Task prompt: Please return every record exactly as written, leaving out the pictures.

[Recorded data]
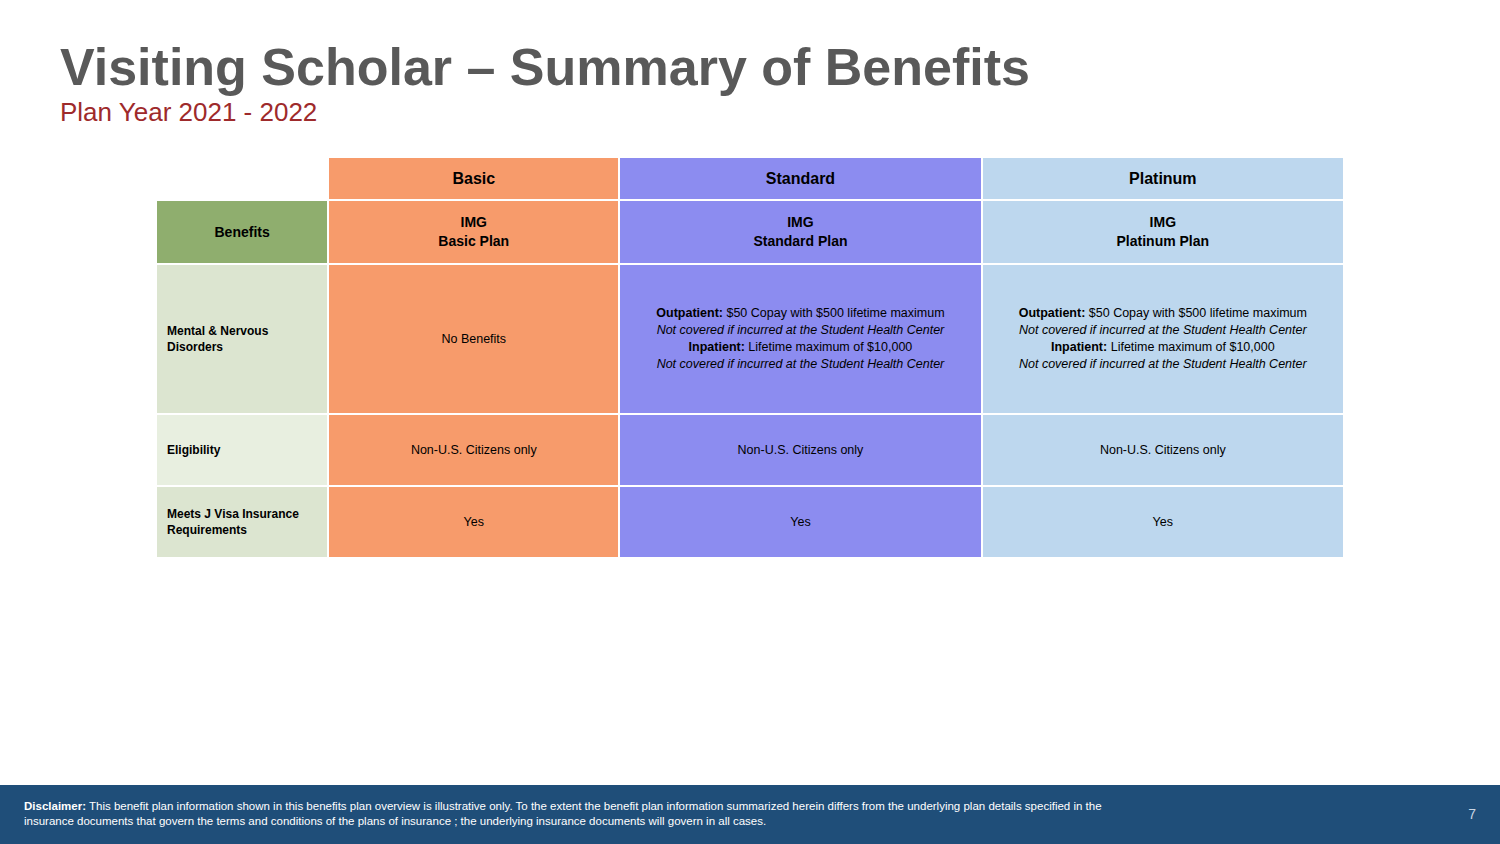Visiting Scholar – Summary of Benefits
Plan Year 2021 - 2022
| | Basic | Standard | Platinum |
| --- | --- | --- | --- |
| Benefits | IMG Basic Plan | IMG Standard Plan | IMG Platinum Plan |
| Mental & Nervous Disorders | No Benefits | Outpatient: $50 Copay with $500 lifetime maximum Not covered if incurred at the Student Health Center Inpatient: Lifetime maximum of $10,000 Not covered if incurred at the Student Health Center | Outpatient: $50 Copay with $500 lifetime maximum Not covered if incurred at the Student Health Center Inpatient: Lifetime maximum of $10,000 Not covered if incurred at the Student Health Center |
| Eligibility | Non-U.S. Citizens only | Non-U.S. Citizens only | Non-U.S. Citizens only |
| Meets J Visa Insurance Requirements | Yes | Yes | Yes |
Disclaimer: This benefit plan information shown in this benefits plan overview is illustrative only. To the extent the benefit plan information summarized herein differs from the underlying plan details specified in the insurance documents that govern the terms and conditions of the plans of insurance ; the underlying insurance documents will govern in all cases.
7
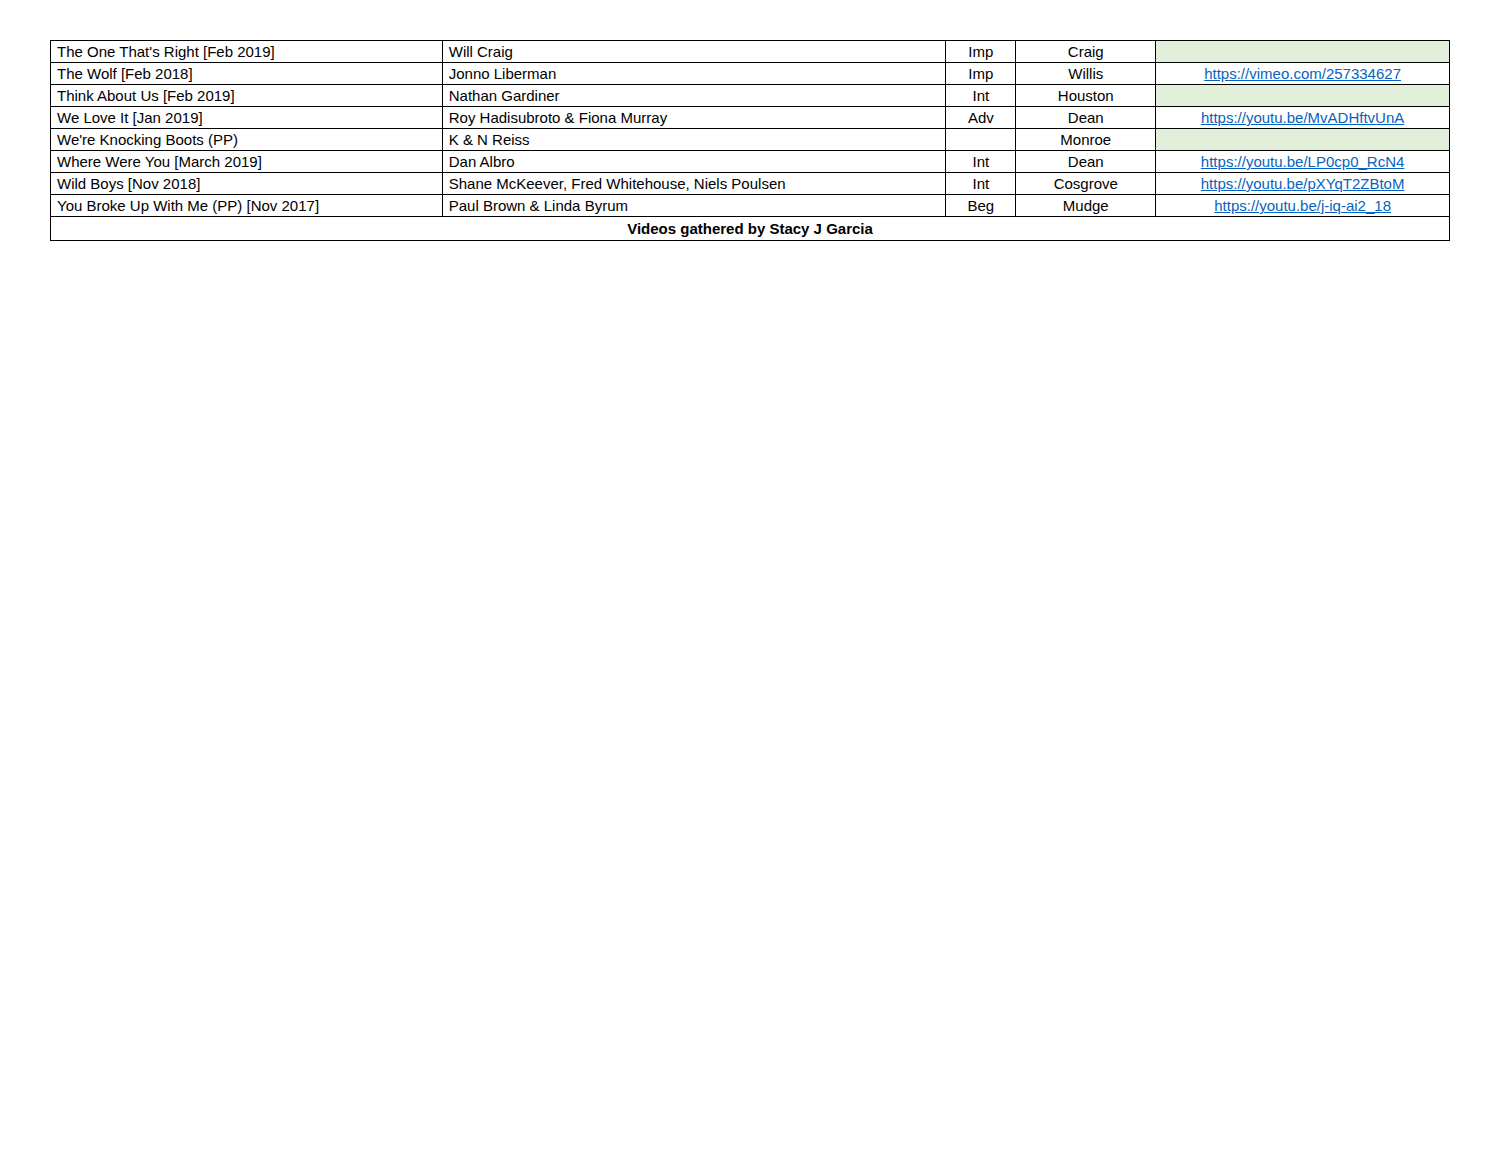| The One That's Right [Feb 2019] | Will Craig | Imp | Craig | |
| The Wolf [Feb 2018] | Jonno Liberman | Imp | Willis | https://vimeo.com/257334627 |
| Think About Us [Feb 2019] | Nathan Gardiner | Int | Houston | |
| We Love It [Jan 2019] | Roy Hadisubroto & Fiona Murray | Adv | Dean | https://youtu.be/MvADHftvUnA |
| We're Knocking Boots (PP) | K & N Reiss | | Monroe | |
| Where Were You [March 2019] | Dan Albro | Int | Dean | https://youtu.be/LP0cp0_RcN4 |
| Wild Boys [Nov 2018] | Shane McKeever, Fred Whitehouse, Niels Poulsen | Int | Cosgrove | https://youtu.be/pXYqT2ZBtoM |
| You Broke Up With Me (PP) [Nov 2017] | Paul Brown & Linda Byrum | Beg | Mudge | https://youtu.be/j-iq-ai2_18 |
| Videos gathered by Stacy J Garcia |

Completed task:
Visiting Scholar – Summary of Benefits
Plan Year 2021 - 2022
| | Basic | Standard | Platinum |
| --- | --- | --- | --- |
| Benefits | IMG Basic Plan | IMG Standard Plan | IMG Platinum Plan |
| Mental & Nervous Disorders | No Benefits | Outpatient: $50 Copay with $500 lifetime maximum Not covered if incurred at the Student Health Center Inpatient: Lifetime maximum of $10,000 Not covered if incurred at the Student Health Center | Outpatient: $50 Copay with $500 lifetime maximum Not covered if incurred at the Student Health Center Inpatient: Lifetime maximum of $10,000 Not covered if incurred at the Student Health Center |
| Eligibility | Non-U.S. Citizens only | Non-U.S. Citizens only | Non-U.S. Citizens only |
| Meets J Visa Insurance Requirements | Yes | Yes | Yes |
Disclaimer: This benefit plan information shown in this benefits plan overview is illustrative only. To the extent the benefit plan information summarized herein differs from the underlying plan details specified in the insurance documents that govern the terms and conditions of the plans of insurance ; the underlying insurance documents will govern in all cases.
7
| The One That's Right [Feb 2019] | Will Craig | Imp | Craig | |
| The Wolf [Feb 2018] | Jonno Liberman | Imp | Willis | https://vimeo.com/257334627 |
| Think About Us [Feb 2019] | Nathan Gardiner | Int | Houston | |
| We Love It [Jan 2019] | Roy Hadisubroto & Fiona Murray | Adv | Dean | https://youtu.be/MvADHftvUnA |
| We're Knocking Boots (PP) | K & N Reiss | | Monroe | |
| Where Were You [March 2019] | Dan Albro | Int | Dean | https://youtu.be/LP0cp0_RcN4 |
| Wild Boys [Nov 2018] | Shane McKeever, Fred Whitehouse, Niels Poulsen | Int | Cosgrove | https://youtu.be/pXYqT2ZBtoM |
| You Broke Up With Me (PP) [Nov 2017] | Paul Brown & Linda Byrum | Beg | Mudge | https://youtu.be/j-iq-ai2_18 |
| Videos gathered by Stacy J Garcia |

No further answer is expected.